**Cosa farai**
1. Riporta fedelmente il passo del brano su polemos da "L’idea che polemos" a "e ad altro.".
2. Per favore, indica se ciascuna affermazione concorda con il brano su polemos, rispondendo sì o no e citando alla lettera le parole decisive: (a) polemos è soltanto la guerra; (b) la nuova verità si riduce alla ricerca del puro benessere psicofisico; (c) il paradigma della nuova forma di esistenza è riassumibile nell'espressione "penso dunque sono".

**Estratto del documento**
-=-=-

Nel nuovo paradigma in base al quale si misura il bene e l’accettabilità di ogni azione, prende forma il nuovo Assoluto: la vittima

L’idea che polemos sia padre di tutte le cose è sapienza antica quanto l’uomo che pensa. Polemos, ovviamente, non è soltanto la guerra. Polemos è anche la tensione conflittuale esistente in tutto ciò che ha vita a voler mostrarsi, a voler venire ad essere con fatica e dolore, dividendosi dall’originario indistinto attraverso un lento processo che porta ciascuno a individuarsi come essere cosciente di sé e di ciò che è intorno. Ci si apre così al mondo come individualità e, allo stesso tempo, come una sequenza di separazioni e unioni, di relazioni, di scambi che portano ciascuno a crescere, evolvere, determinarsi, e infine a scomparire per lasciare spazio ad altri e ad altro.

 

 

 Rifiutare questo processo fatto di conflitti distruttivi e creativi, doloroso come le doglie di un parto continuo, significa rifiutare il mondo, alienarsi da esso e ripiegarsi su di sé, pensando che il ripiegamento sia l’unica strategia che consenta di trovare una verità attraverso cui dar senso alla propria vita. Deprivati ormai però di qualsiasi fede o credenza religiosa, come pure di cornici sociali ed esistenziali stabili e autorevoli che consentano di accettare e dar senso a questa dinamica conflittuale, scopriamo che questa nuova verità si riduce alla ricerca del puro benessere psicofisico, che poi altro non è che il radicale rifiuto di ogni forma di dolore. Ma rifiutando il dolore, connaturato all’esperienza conflittuale, ci si sgancia dal mondo che è strutturalmente polemos. Emerge così una nuova forma di esistenza il cui paradigma è riassumibile nell’espressione “sento dunque sono”, un sentire che deve essere depurato da qualsiasi forma di sofferenza. La verità del sentire e dell’emozione si afferma in tal modo come l’unico orizzonte in cui l’agire trova il proprio senso, un agire il cui solo scopo è ridurre il dolore generato dal semplice fatto di stare al mondo.

-=-=-

**Dati in ingresso**
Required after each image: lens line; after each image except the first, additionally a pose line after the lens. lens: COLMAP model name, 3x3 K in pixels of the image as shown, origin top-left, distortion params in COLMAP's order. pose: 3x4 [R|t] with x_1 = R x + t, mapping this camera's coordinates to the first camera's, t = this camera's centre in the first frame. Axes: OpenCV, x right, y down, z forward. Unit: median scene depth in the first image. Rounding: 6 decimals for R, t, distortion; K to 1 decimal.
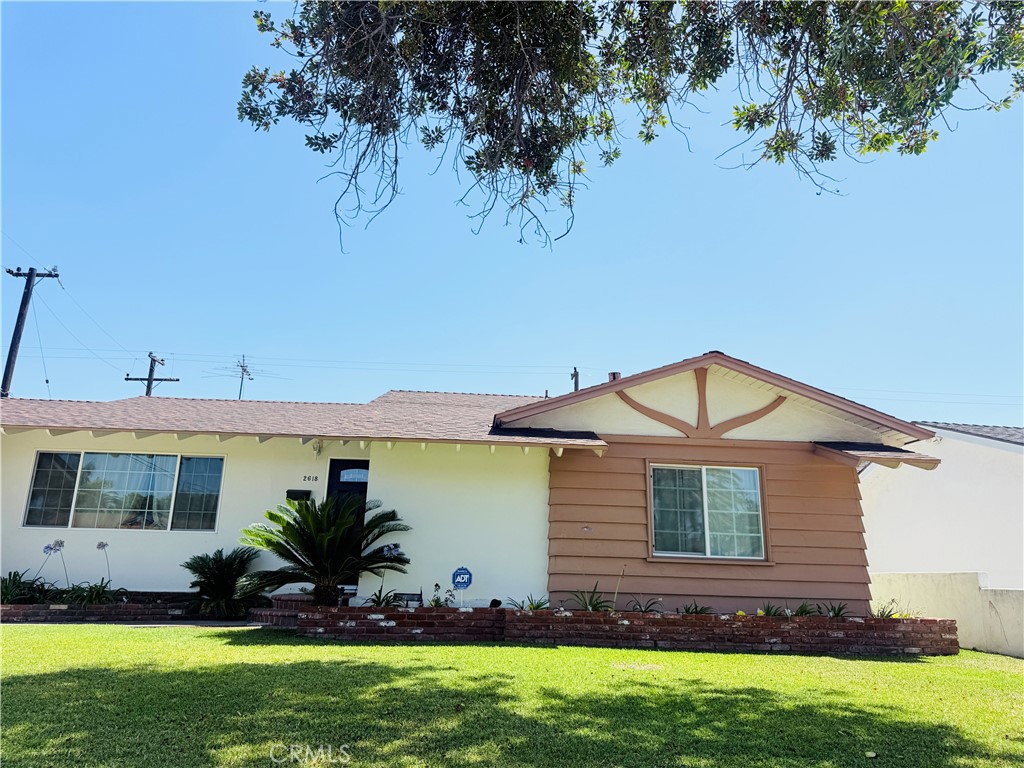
lens RADIAL K [[705.1, 0, 504.6], [0, 705.1, 379.9], [0, 0, 1]] dist [0.041284, -0.049380]
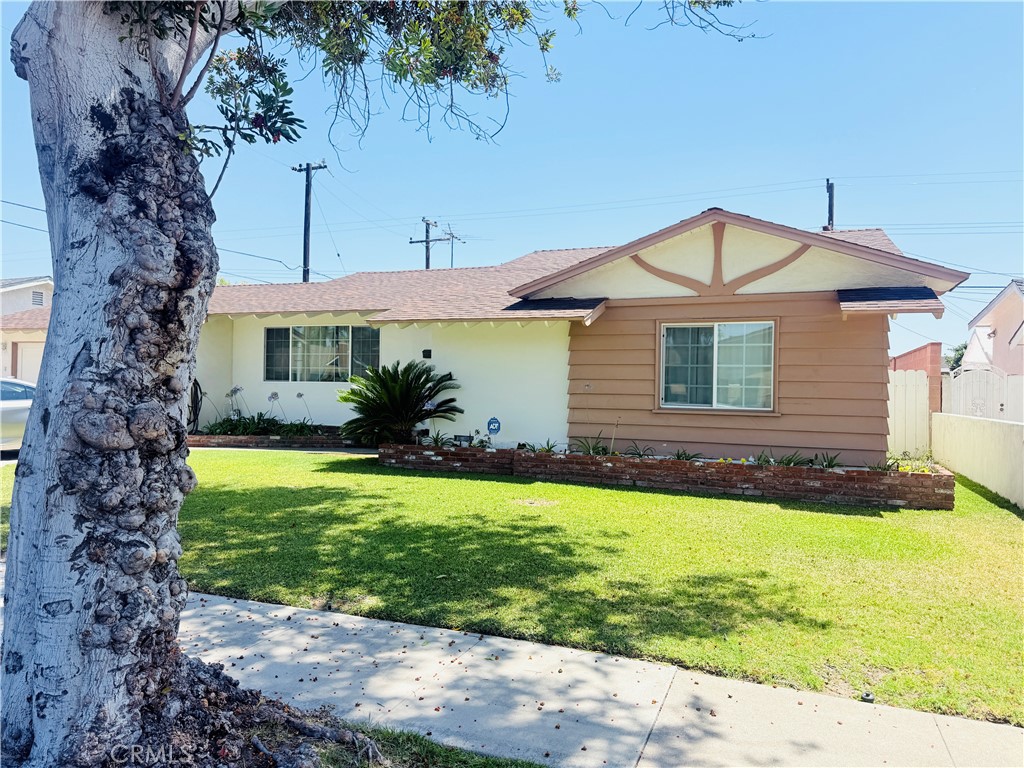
lens RADIAL K [[705.1, 0, 522.8], [0, 705.1, 382.6], [0, 0, 1]] dist [0.041284, -0.049380]
pose [[0.905842, -0.010481, -0.423486, 0.482801], [0.115713, 0.967797, 0.223559, -0.058461], [0.407506, -0.251512, 0.877884, -0.038366]]
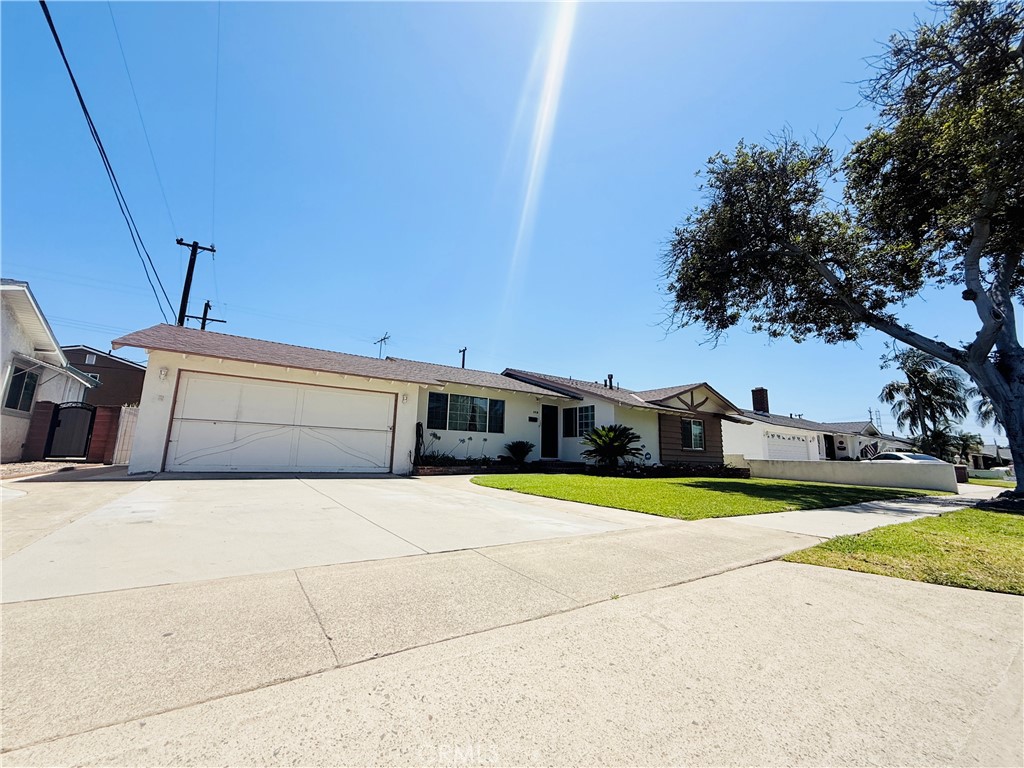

-=-=-

**Soluzioni**
1.
L’idea che polemos sia padre di tutte le cose è sapienza antica quanto l’uomo che pensa. Polemos, ovviamente, non è soltanto la guerra. Polemos è anche la tensione conflittuale esistente in tutto ciò che ha vita a voler mostrarsi, a voler venire ad essere con fatica e dolore, dividendosi dall’originario indistinto attraverso un lento processo che porta ciascuno a individuarsi come essere cosciente di sé e di ciò che è intorno. Ci si apre così al mondo come individualità e, allo stesso tempo, come una sequenza di separazioni e unioni, di relazioni, di scambi che portano ciascuno a crescere, evolvere, determinarsi, e infine a scomparire per lasciare spazio ad altri e ad altro.

2.
(a) No: "Polemos, ovviamente, non è soltanto la guerra."
(b) Sì: "scopriamo che questa nuova verità si riduce alla ricerca del puro benessere psicofisico"
(c) No: "il cui paradigma è riassumibile nell’espressione “sento dunque sono”"